- [EXCERPTED TEXT]
===============

Primary data
- Founded: 1995
- Location: Budapest, Hungary
- President: Mariya Gabriel
- Honorary Presidents: Doris Pack & Wim van Velzen
- Area served: Europe, EU, Balkans, Eastern Europe
- Focus: politics, education, development
- Political position: Center-right, European People's Party
- Website: schuman-institute.eu
- Facebook: facebook.com/schuman.institute

= Robert Schuman Institute =

The Union of the Robert Schuman Institute for Developing Democracy in Central and Eastern Europe (short: Robert Schuman Institute, RSI) is the European level training institution of the European People's Party political family, based in Budapest, Hungary. It was founded in 1995 as the successor of the Christian Democratic Academy for Central and Eastern Europe. The members of the union of RSI are political parties, organisations and foundations and its main activity comprises political and civic education.

The institute is named after Robert Schuman, a French Christian-Democratic politician, former French Prime Minister and Finance Minister, who is also considered one of the "founding fathers" today's European Union.

== The founding organisations of RSI ==
The RSI was founded by:

- European Union of Christian Democrats
- The Robert Schuman Foundation Luxembourg
- The Foundation for European Studies
- The European People's Party / Christian Democrats (EPP)

===============

- [WHAT NEEDS TO BE DONE] In the Robert Schuman Institute text, which organization did the institute succeed when it was founded in 1995?

- [DATA BLOCK]

===============

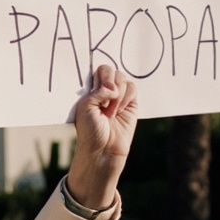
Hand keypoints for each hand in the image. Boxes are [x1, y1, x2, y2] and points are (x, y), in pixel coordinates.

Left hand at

===============

- [OUTPUT BELOW] The Christian Democratic Academy for Central and Eastern Europe.